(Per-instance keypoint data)
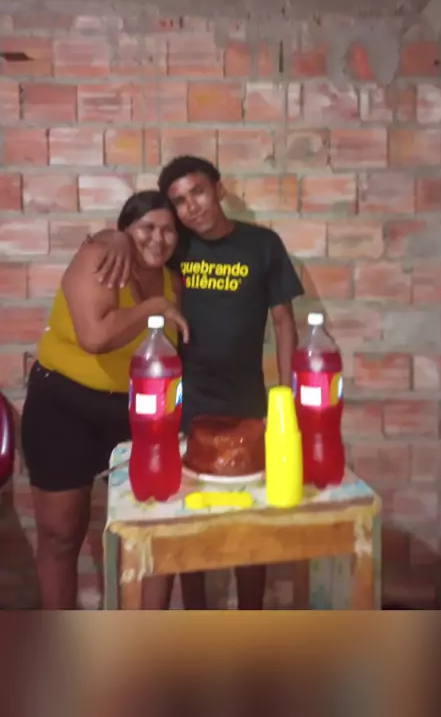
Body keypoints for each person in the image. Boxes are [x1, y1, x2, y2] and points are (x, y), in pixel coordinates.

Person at [93, 155, 305, 610]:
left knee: (251, 524)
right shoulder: (175, 245)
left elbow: (285, 322)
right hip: (186, 404)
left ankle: (251, 620)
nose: (191, 207)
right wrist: (115, 235)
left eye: (198, 192)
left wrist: (285, 399)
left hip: (247, 403)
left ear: (218, 190)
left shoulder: (263, 245)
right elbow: (133, 241)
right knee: (187, 524)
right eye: (179, 201)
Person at [20, 190, 189, 610]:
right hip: (64, 408)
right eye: (147, 227)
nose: (159, 238)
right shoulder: (100, 258)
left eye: (169, 230)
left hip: (135, 415)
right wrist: (153, 307)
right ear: (125, 230)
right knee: (62, 533)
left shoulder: (173, 282)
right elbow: (94, 337)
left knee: (153, 528)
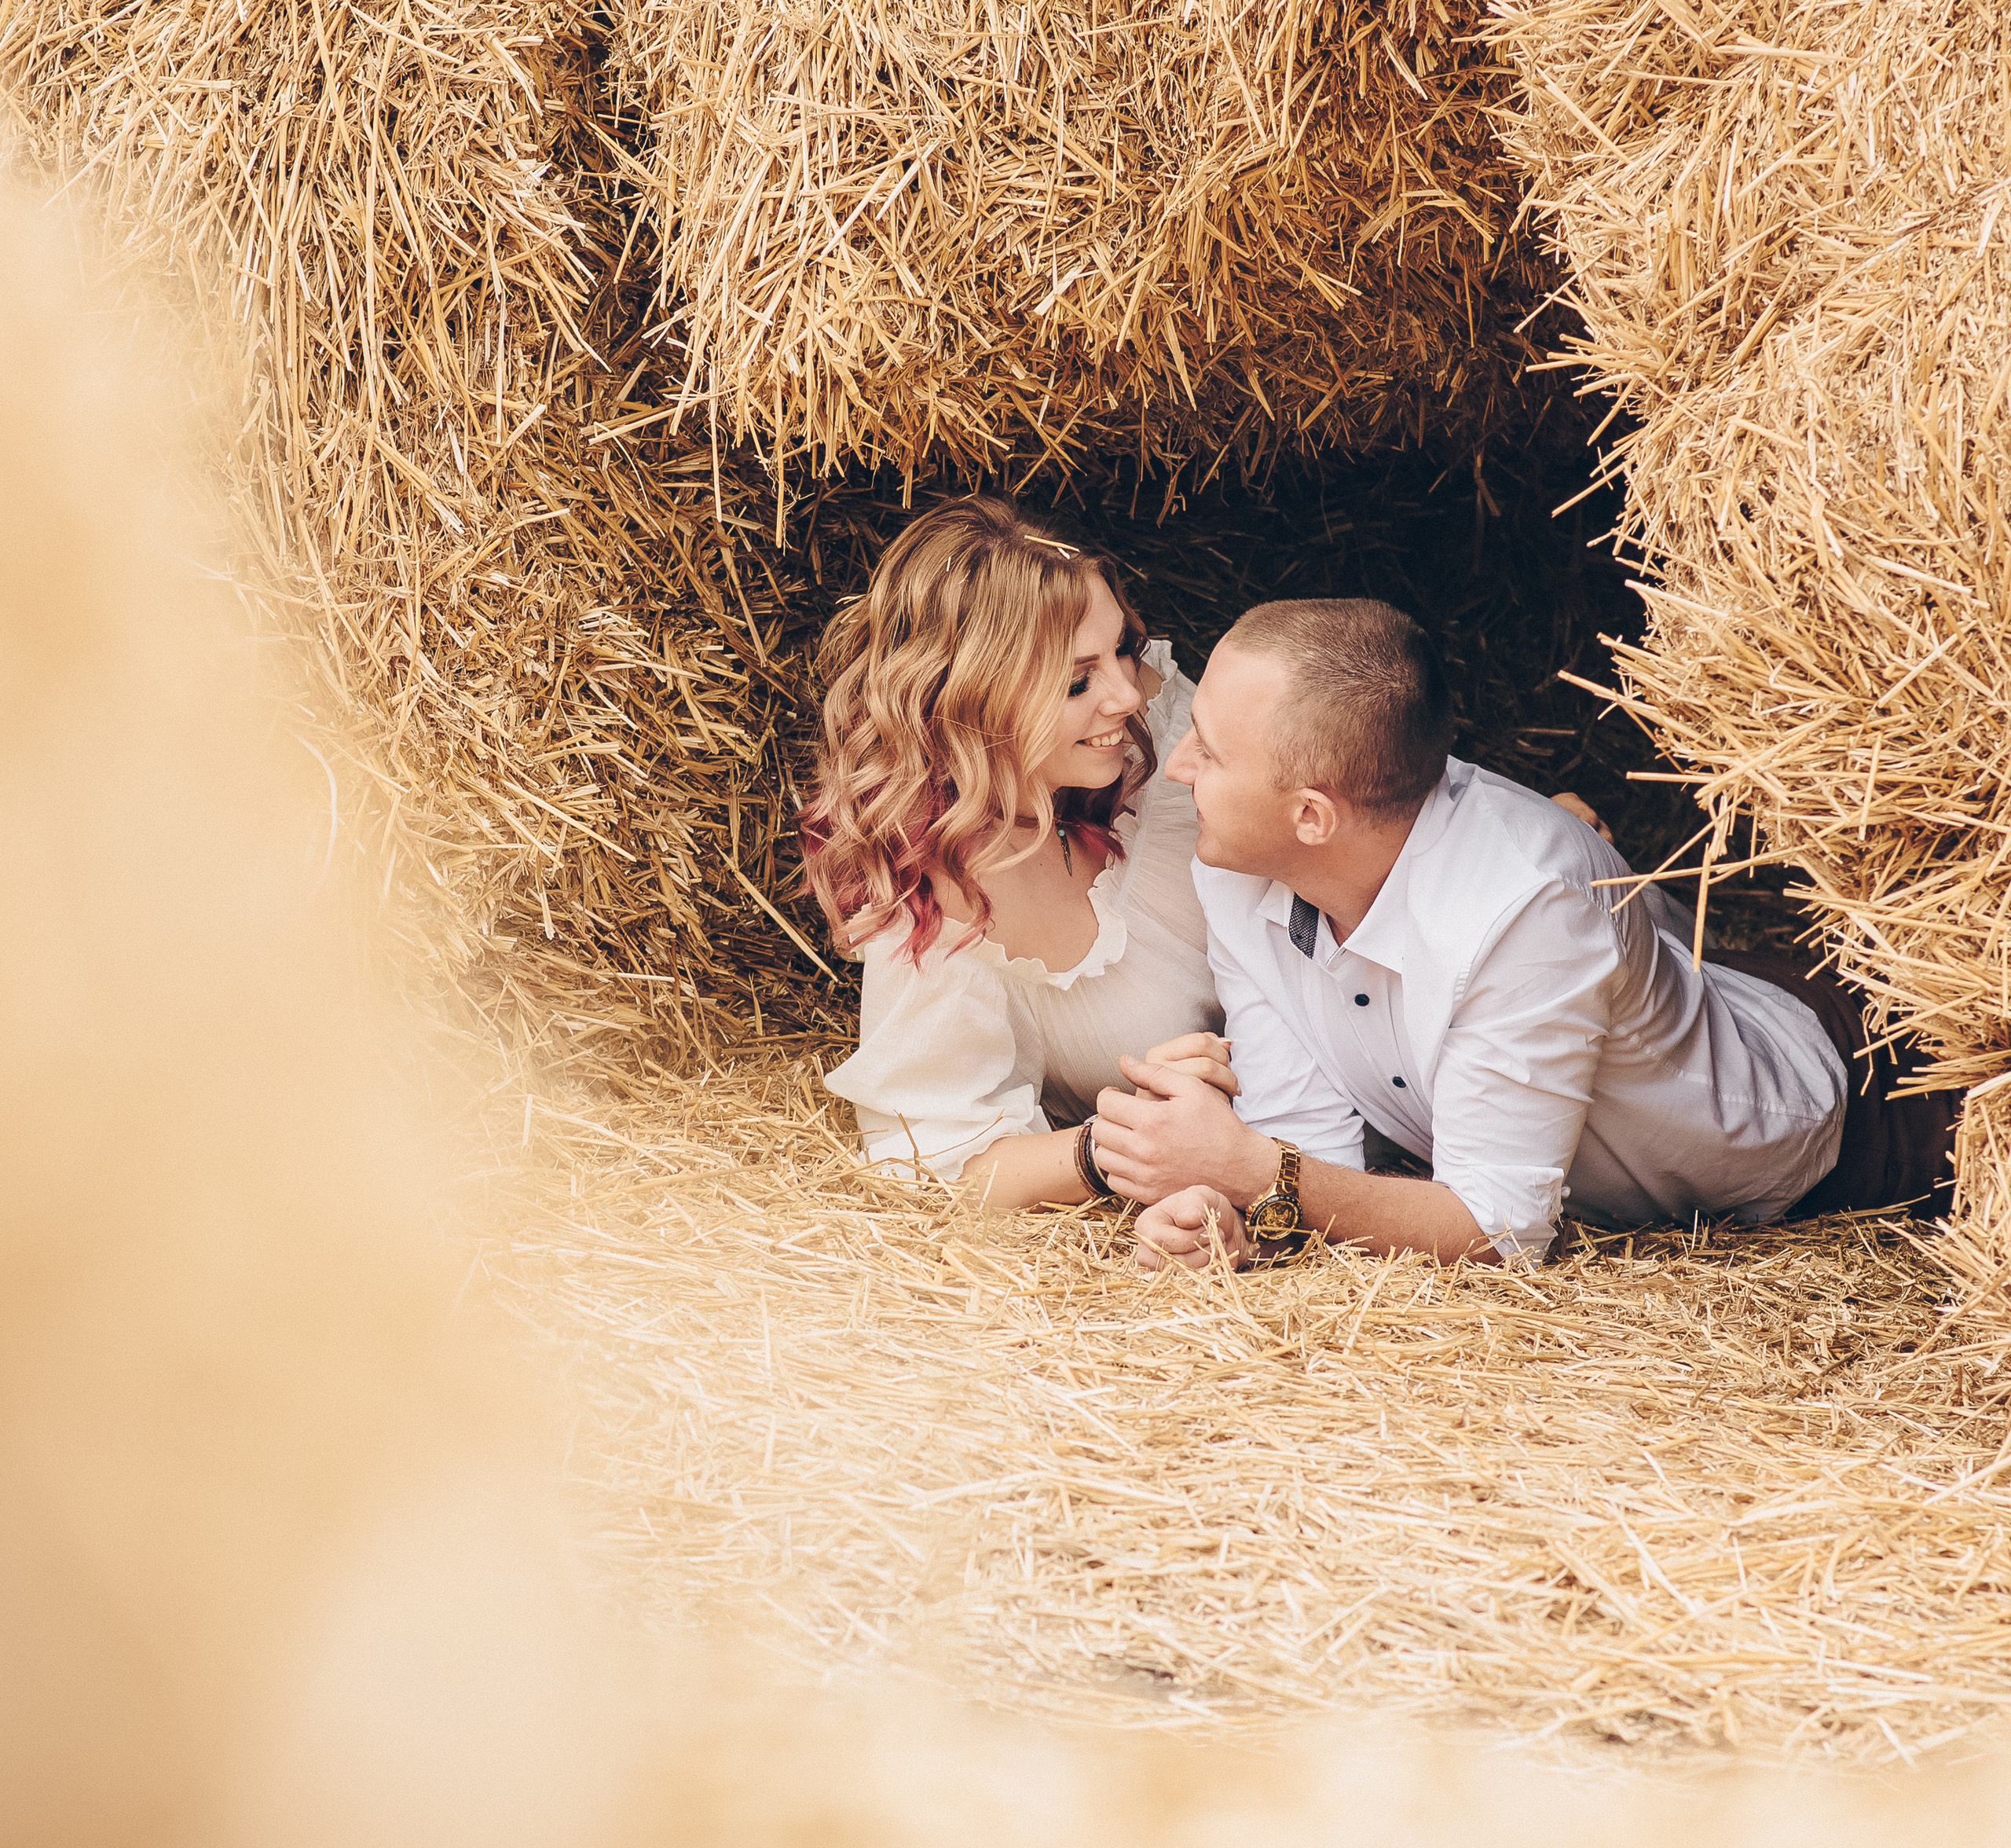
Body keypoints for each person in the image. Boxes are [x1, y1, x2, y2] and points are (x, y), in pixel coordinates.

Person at [1093, 597, 1961, 1270]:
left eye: (1208, 748)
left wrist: (1253, 1172)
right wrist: (1228, 1215)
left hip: (1862, 1107)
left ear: (1312, 817)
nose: (1178, 766)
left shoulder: (1525, 909)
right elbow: (1304, 1144)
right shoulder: (1238, 861)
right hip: (1635, 1008)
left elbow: (1501, 1232)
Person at [802, 494, 1230, 1206]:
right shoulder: (941, 896)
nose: (1126, 693)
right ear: (972, 701)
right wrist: (1119, 1140)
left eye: (1121, 647)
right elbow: (935, 1164)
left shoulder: (1166, 717)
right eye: (1076, 681)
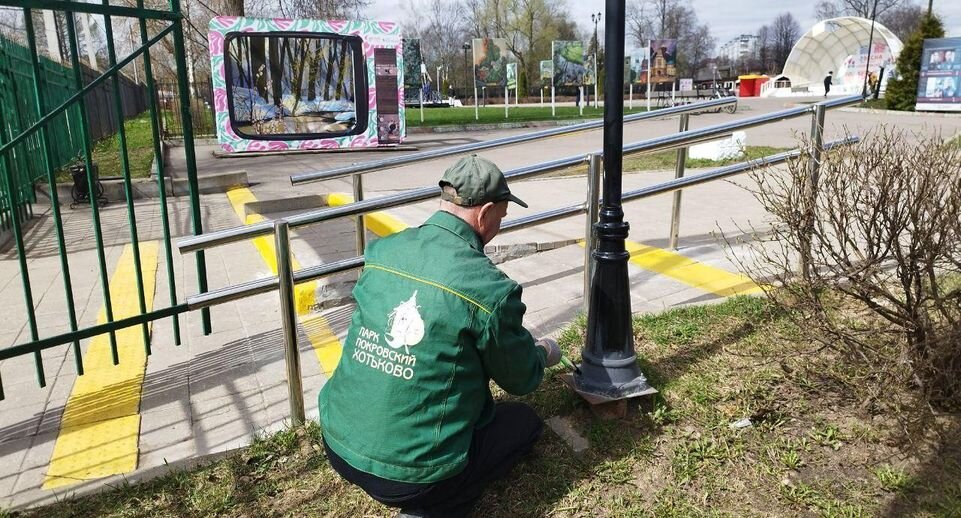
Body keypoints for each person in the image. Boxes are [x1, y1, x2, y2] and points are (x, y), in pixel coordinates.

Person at [319, 154, 562, 517]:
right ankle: (432, 507)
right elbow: (521, 378)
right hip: (411, 477)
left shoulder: (383, 250)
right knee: (523, 423)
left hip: (338, 444)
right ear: (484, 214)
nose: (504, 220)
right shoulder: (490, 289)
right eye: (503, 213)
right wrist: (543, 352)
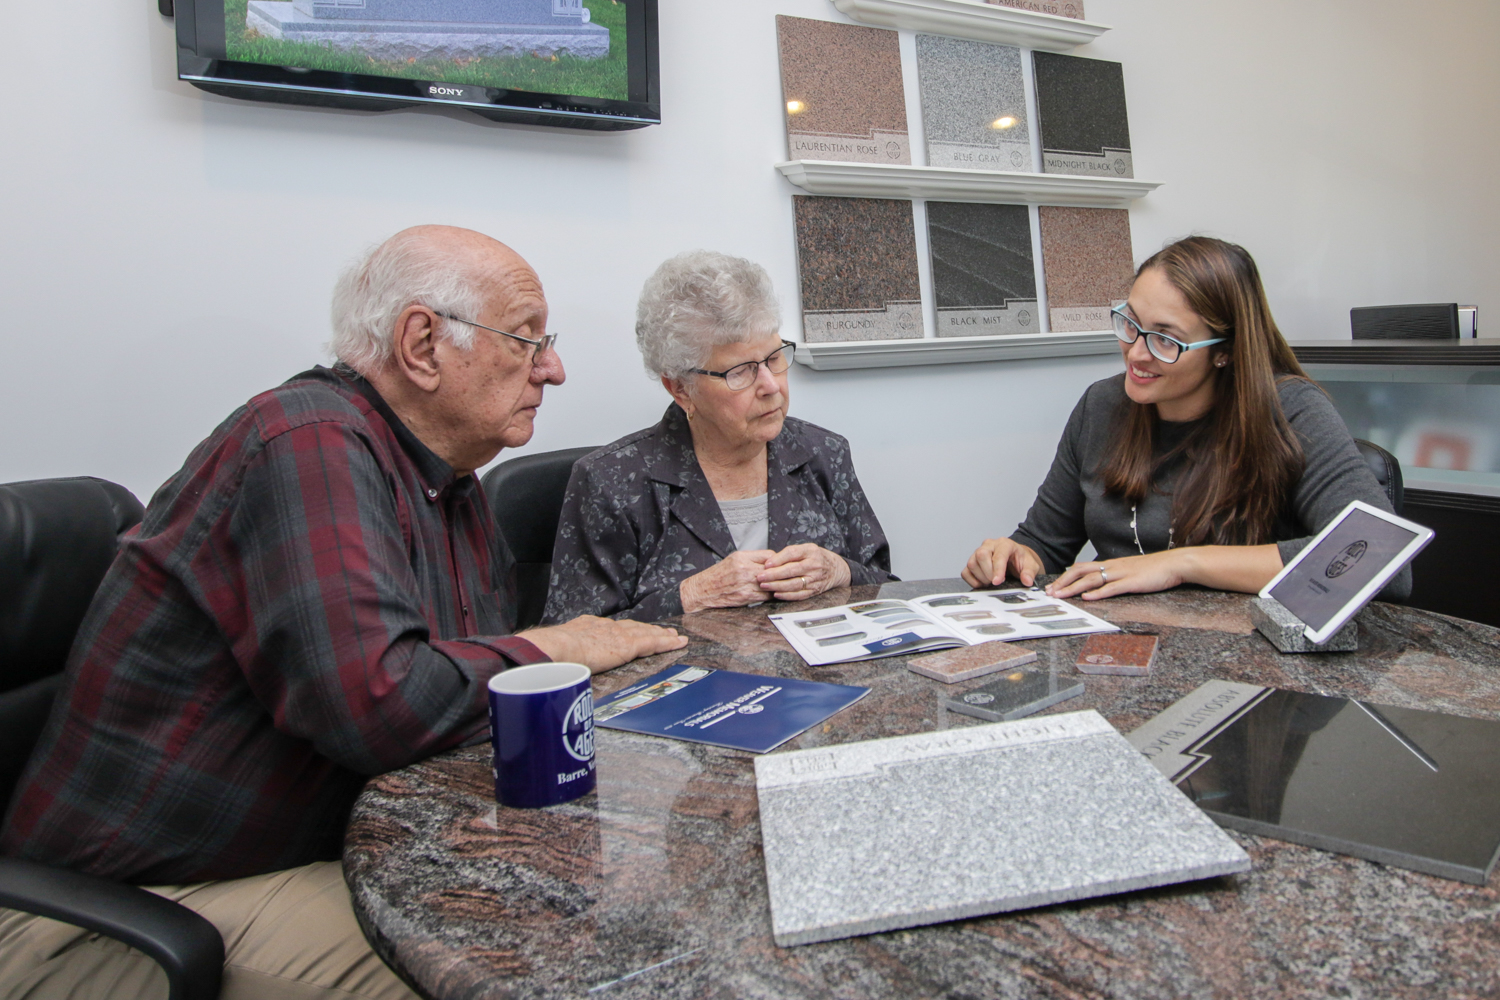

REQUIREMENT: Return every line shown above without changing a word, and skip the pictures.

EXERCISE RESPONSE:
Body keypoints for each person in the image. Boxes are [x1, y1, x2, y2] and points are (x, y), in pixel coordinates.

Person at [93, 155, 305, 610]:
left knee: (251, 524)
right shoulder: (175, 245)
left elbow: (285, 322)
right hip: (186, 404)
left ankle: (251, 620)
nose: (191, 207)
right wrist: (115, 235)
left eye: (198, 192)
left wrist: (285, 399)
left hip: (247, 403)
left ear: (218, 190)
left shoulder: (263, 245)
right elbow: (133, 241)
right knee: (187, 524)
right eye: (179, 201)
Person at [20, 190, 189, 610]:
right hip: (64, 408)
right eye: (147, 227)
nose: (159, 238)
right shoulder: (100, 258)
left eye: (169, 230)
left hip: (135, 415)
right wrist: (153, 307)
right ear: (125, 230)
right knee: (62, 533)
left shoulder: (173, 282)
right elbow: (94, 337)
left knee: (153, 528)
Body keypoints for each person in the image. Boxes are [x1, y1, x2, y2] and points are (x, y), in pixel coordinates.

Person at [1093, 597, 1961, 1270]:
left eye: (1208, 748)
left wrist: (1253, 1172)
right wrist: (1228, 1215)
left hip: (1862, 1107)
left ear: (1312, 817)
nose: (1178, 766)
left shoulder: (1525, 909)
right elbow: (1304, 1144)
right shoulder: (1238, 861)
right hip: (1635, 1008)
left elbow: (1501, 1232)
Person at [802, 494, 1230, 1206]:
right shoulder: (941, 896)
nose: (1126, 693)
right ear: (972, 701)
right wrist: (1119, 1140)
left eye: (1121, 647)
right elbow: (935, 1164)
left shoulder: (1166, 717)
right eye: (1076, 681)
Body keypoints for each person in the image. Boxes are [x1, y1, x2, y2] and points are (x, y), in pixel coordinates.

Person at [319, 154, 562, 517]:
right ankle: (432, 507)
right elbow: (521, 378)
right hip: (411, 477)
left shoulder: (383, 250)
right knee: (523, 423)
left hip: (338, 444)
right ear: (484, 214)
nose: (504, 220)
right shoulder: (490, 289)
right eye: (503, 213)
right wrist: (543, 352)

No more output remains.